→ Records for this task:
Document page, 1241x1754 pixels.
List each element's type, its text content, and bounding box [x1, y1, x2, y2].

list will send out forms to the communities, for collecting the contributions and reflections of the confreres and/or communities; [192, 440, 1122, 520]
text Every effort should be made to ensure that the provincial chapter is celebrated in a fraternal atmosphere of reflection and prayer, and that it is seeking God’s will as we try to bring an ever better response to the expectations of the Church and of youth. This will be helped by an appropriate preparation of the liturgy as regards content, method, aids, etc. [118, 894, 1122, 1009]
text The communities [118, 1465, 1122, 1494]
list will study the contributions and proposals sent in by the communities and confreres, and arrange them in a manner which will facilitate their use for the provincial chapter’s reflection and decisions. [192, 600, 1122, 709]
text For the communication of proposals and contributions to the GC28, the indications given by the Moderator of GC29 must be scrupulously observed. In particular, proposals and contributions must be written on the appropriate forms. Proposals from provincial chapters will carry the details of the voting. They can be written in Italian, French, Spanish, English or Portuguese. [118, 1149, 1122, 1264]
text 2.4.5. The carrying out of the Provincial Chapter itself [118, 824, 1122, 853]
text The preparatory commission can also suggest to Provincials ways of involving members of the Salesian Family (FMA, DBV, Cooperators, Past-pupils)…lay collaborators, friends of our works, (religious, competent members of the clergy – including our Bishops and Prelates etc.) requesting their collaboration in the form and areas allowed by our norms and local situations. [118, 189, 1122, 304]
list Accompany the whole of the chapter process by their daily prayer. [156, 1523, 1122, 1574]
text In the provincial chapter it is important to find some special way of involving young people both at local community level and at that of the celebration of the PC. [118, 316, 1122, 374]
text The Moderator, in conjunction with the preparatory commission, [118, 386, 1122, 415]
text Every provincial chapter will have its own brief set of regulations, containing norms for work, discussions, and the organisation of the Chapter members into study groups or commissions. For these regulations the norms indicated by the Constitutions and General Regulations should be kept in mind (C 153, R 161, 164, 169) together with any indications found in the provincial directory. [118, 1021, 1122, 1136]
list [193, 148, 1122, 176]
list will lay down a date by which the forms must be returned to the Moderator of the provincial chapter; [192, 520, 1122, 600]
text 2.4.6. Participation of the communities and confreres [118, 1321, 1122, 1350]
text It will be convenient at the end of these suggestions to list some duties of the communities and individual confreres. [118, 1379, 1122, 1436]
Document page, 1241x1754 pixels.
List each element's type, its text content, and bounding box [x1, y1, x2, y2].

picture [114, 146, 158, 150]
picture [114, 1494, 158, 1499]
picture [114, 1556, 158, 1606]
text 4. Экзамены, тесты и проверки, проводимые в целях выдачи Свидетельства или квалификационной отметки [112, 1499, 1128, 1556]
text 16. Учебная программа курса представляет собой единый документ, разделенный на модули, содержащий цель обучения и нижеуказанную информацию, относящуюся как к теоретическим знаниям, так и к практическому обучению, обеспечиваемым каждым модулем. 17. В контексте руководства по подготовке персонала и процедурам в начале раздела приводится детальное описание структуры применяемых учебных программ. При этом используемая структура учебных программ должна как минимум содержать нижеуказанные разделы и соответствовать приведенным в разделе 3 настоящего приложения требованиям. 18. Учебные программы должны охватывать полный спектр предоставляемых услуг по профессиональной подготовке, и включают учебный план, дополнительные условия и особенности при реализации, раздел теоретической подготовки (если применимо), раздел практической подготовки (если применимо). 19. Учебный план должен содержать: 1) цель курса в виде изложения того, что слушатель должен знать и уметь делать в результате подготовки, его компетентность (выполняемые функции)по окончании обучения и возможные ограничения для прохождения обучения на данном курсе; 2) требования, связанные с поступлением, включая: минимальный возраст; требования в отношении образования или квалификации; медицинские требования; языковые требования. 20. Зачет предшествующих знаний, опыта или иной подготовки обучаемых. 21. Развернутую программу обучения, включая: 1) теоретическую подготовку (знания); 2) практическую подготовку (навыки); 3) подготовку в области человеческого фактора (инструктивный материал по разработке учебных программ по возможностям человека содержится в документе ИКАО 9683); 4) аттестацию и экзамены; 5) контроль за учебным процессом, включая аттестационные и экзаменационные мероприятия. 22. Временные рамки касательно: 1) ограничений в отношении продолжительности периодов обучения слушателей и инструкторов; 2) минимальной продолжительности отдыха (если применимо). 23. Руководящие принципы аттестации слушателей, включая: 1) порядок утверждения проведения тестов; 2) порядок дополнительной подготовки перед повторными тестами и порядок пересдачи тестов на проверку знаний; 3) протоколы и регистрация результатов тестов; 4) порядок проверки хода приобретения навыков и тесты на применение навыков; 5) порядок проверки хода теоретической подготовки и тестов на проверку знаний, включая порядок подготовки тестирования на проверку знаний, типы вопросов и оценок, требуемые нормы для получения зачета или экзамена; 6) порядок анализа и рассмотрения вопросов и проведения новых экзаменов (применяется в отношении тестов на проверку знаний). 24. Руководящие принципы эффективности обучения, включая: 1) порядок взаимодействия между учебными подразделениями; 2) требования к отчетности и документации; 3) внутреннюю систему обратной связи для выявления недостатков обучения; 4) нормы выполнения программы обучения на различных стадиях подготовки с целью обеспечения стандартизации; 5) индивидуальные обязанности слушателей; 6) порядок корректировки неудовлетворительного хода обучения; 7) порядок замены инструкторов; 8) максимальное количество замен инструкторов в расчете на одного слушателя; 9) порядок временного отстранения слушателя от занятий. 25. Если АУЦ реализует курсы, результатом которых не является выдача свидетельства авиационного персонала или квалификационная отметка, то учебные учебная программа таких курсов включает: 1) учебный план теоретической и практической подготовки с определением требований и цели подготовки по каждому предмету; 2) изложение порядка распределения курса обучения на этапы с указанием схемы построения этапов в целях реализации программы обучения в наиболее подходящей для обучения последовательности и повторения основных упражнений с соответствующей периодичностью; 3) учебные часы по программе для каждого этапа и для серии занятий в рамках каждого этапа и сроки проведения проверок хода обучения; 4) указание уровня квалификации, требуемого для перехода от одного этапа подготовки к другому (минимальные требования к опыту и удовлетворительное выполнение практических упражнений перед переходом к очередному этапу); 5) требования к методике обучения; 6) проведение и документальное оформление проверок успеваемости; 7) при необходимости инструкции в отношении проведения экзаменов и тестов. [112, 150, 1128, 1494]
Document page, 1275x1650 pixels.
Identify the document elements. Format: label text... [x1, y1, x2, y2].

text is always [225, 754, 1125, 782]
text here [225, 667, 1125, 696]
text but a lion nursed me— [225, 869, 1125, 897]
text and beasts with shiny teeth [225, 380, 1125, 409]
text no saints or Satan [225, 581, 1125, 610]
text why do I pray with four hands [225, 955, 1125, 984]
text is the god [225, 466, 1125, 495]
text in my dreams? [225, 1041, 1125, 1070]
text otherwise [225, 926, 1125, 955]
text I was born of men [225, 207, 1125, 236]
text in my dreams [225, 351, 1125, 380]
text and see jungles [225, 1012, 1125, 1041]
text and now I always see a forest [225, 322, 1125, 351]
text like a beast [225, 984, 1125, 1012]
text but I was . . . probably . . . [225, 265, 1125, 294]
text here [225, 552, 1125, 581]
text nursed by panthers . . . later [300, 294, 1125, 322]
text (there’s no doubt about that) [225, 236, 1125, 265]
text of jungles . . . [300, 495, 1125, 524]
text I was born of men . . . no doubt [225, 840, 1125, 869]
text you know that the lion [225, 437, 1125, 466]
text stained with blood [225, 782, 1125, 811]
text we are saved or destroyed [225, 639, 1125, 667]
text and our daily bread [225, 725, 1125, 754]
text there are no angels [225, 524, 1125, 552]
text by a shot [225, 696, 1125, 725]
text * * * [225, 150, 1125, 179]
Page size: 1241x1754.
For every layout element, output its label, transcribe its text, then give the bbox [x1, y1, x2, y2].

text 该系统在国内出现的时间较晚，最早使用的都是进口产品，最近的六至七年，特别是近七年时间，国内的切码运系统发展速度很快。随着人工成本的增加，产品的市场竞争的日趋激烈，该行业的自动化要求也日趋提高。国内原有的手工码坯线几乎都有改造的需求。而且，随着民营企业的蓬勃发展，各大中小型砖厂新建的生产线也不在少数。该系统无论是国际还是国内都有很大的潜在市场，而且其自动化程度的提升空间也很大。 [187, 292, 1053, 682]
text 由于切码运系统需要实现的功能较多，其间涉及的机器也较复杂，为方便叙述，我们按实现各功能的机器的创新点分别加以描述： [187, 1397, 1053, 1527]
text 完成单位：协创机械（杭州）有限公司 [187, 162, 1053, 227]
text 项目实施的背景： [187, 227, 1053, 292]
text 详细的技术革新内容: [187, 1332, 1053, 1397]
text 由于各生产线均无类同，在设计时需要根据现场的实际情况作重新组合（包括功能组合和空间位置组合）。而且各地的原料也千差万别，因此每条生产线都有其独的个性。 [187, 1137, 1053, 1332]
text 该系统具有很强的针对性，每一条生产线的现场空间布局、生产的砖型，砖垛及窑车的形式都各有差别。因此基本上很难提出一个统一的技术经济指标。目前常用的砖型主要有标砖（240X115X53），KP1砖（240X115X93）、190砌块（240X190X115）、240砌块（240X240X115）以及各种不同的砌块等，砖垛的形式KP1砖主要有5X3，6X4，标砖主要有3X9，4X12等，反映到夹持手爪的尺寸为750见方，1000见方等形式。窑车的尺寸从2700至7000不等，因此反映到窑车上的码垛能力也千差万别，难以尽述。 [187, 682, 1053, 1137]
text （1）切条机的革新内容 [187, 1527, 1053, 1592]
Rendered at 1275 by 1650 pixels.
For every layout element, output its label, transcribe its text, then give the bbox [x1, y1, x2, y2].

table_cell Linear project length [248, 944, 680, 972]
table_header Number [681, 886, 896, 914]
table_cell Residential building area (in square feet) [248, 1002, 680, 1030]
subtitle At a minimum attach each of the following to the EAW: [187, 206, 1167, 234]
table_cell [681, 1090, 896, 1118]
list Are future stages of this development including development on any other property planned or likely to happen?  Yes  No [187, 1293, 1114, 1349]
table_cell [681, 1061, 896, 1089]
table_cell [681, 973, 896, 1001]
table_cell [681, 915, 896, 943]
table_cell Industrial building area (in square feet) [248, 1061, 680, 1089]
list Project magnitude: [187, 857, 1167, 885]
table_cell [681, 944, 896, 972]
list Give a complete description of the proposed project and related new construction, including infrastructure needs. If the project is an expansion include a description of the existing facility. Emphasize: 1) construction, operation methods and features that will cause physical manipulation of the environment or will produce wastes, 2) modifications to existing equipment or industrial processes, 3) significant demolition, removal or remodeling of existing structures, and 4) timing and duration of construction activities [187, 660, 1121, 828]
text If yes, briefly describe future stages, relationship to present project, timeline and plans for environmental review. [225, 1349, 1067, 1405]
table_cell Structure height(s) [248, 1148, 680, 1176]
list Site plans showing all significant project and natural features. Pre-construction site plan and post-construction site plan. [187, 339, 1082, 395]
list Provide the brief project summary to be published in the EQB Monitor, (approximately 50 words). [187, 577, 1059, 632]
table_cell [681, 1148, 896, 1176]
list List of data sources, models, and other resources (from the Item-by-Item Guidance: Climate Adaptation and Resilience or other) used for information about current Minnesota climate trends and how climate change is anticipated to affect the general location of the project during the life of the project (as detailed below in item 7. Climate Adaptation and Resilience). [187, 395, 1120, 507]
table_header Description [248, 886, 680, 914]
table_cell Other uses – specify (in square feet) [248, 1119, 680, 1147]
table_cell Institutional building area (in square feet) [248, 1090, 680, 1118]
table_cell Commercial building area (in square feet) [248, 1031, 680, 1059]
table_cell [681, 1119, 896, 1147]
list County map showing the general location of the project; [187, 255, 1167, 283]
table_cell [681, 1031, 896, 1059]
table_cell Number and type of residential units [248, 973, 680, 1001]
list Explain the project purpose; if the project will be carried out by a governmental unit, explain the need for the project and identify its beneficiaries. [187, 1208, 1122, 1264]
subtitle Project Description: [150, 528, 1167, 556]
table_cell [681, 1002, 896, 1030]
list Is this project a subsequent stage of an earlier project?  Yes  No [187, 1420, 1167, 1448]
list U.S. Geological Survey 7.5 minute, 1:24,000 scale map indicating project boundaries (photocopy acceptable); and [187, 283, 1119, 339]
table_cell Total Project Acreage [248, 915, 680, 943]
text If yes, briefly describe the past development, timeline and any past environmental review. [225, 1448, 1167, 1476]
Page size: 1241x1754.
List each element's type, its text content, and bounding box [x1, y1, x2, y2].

→ Exercise instructions:
What is the number of lines in the data above that include the word "communities"? Answer with that number only.

→ The answer:
5